Silenzio. Una città assente, avvolta da un caldo irreale. Pensieri che scottano si fanno strada nella mente pigra, passi frettolosi lasciano l’asfalto infuocato, motori incandescenti si allontanano in auto appiccicate di braccia odorose di olii solari, piante accecate dall’afa smuovono foglie smaniose d’acqua.
Tace il chiasso di sempre, il chiacchiericcio, nei cortili e per le scale, diviene sussurro, forse solo immaginato. Vestiti stesi ad asciugare aspettano un vento che sia vita per chi li sta a guardare, vele colorate nel cielo di città. Ascolto i rumori di casa. Qualche mobile scricchiola, il frigorifero stacca a intervalli accelerati, un rubinetto gocciola piccole stille tiepide, il cane del vicino abbaia ad un gatto per strada. Domenica di Ferragosto, giorno di ferie, di festa, di gite fuori porta. Mi guardo attorno.
L’angolo dei libri, dei cd, delle foto è in disordine, come e più di sempre. Mi avvicino e accendo lo stereo: lentamente la musica assorbe l’aria, veste gli spazi di quel silenzio, traduce in melodia ogni pensiero, tramuta in emozione il mio ascolto, diviene il mio respiro.
Mi lascio andare ad un corteggiamento di immagini evocate, di note parlate, di accordi ed armonie figli di un amore assoluto di corde che vibrano, di ritmi che incalzano, di toni che si sciolgono in sordine sfumate, di accenti che crescono, di voci che accarezzano il brivido di un controcanto. Distesa, nel bianco di un divano d’estate, ascolto il profumo di quei passaggi, piccole correnti di un vento caldo trasformano in danza il fruscio, sinuoso, di tende trasparenti che confondono di giallo il profilo di una nuvola.

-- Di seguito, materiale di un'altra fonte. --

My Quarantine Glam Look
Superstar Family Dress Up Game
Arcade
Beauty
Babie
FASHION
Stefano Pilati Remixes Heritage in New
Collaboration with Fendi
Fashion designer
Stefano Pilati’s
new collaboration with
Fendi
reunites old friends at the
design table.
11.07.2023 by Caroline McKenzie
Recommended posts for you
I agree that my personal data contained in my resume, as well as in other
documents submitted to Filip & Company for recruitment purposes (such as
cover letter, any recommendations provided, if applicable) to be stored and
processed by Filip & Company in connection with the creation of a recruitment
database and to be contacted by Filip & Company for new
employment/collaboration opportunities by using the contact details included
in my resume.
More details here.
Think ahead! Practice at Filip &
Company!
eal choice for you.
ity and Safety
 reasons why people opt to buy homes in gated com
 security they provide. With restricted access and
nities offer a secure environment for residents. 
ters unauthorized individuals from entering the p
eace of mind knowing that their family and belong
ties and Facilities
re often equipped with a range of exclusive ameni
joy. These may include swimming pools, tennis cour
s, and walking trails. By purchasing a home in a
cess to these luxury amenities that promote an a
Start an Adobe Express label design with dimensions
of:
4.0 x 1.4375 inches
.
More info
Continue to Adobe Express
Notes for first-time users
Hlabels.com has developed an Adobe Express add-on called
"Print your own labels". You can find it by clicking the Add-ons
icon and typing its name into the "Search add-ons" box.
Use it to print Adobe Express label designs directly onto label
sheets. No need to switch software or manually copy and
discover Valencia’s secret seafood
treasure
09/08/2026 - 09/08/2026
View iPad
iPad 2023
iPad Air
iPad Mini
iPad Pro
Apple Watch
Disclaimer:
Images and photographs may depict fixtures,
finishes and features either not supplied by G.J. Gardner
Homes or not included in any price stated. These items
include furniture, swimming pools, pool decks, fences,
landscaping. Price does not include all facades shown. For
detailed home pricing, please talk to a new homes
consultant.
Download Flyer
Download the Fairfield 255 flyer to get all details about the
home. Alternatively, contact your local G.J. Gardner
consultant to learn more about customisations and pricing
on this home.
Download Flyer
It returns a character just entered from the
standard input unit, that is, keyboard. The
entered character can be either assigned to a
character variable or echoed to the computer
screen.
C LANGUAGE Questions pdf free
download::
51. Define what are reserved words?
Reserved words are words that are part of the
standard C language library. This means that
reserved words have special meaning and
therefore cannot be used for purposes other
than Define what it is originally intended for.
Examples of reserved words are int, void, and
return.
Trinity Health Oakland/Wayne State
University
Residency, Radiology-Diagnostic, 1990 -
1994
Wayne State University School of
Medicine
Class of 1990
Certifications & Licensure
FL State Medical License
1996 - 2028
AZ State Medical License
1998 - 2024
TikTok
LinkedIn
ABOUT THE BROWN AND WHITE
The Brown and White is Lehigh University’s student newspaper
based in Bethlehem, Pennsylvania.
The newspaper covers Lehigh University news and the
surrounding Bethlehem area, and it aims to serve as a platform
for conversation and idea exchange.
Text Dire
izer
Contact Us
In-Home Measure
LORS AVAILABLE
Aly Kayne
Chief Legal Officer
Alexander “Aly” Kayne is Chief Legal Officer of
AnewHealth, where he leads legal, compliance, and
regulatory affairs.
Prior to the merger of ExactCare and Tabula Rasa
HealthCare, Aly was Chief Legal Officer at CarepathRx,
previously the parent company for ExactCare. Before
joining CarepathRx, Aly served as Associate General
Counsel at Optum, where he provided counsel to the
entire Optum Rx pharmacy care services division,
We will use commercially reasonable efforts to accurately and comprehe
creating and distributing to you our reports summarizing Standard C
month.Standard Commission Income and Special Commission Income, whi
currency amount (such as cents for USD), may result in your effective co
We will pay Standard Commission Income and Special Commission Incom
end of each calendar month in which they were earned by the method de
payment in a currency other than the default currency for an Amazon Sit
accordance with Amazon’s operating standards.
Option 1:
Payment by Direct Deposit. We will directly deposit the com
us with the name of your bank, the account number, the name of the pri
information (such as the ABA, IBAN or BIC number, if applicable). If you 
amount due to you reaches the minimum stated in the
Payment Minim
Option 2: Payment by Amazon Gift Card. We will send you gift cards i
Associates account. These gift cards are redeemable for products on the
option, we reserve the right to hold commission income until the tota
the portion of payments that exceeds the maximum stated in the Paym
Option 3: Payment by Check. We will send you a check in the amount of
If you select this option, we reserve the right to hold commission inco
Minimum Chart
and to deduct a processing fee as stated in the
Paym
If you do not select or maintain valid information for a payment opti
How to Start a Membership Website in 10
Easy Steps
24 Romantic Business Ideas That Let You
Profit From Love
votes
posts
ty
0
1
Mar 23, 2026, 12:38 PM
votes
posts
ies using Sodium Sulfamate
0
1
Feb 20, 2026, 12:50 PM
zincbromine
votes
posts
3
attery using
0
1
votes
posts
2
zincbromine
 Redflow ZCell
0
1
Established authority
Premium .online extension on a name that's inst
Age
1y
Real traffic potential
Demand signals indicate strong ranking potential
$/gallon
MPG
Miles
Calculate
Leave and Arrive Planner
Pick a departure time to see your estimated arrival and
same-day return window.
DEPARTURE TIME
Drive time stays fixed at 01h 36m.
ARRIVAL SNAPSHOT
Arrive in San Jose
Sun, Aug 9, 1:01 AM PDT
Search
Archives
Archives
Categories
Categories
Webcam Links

S’innalzano, maestose, le onde in quell’oceano di musica, un crescendo di volumi che diviene inarrestabile, preme sui vetri che vibrano all’unisono, s’insinua tra le fessure in una fuga di desideri da condividere, inonda un raggio di sole, che s’inchina, spegnendosi. Domenica di Ferragosto. Sorrido a quel silenzio: oggi, nessuno verrà a chiedermi di abbassare il volume.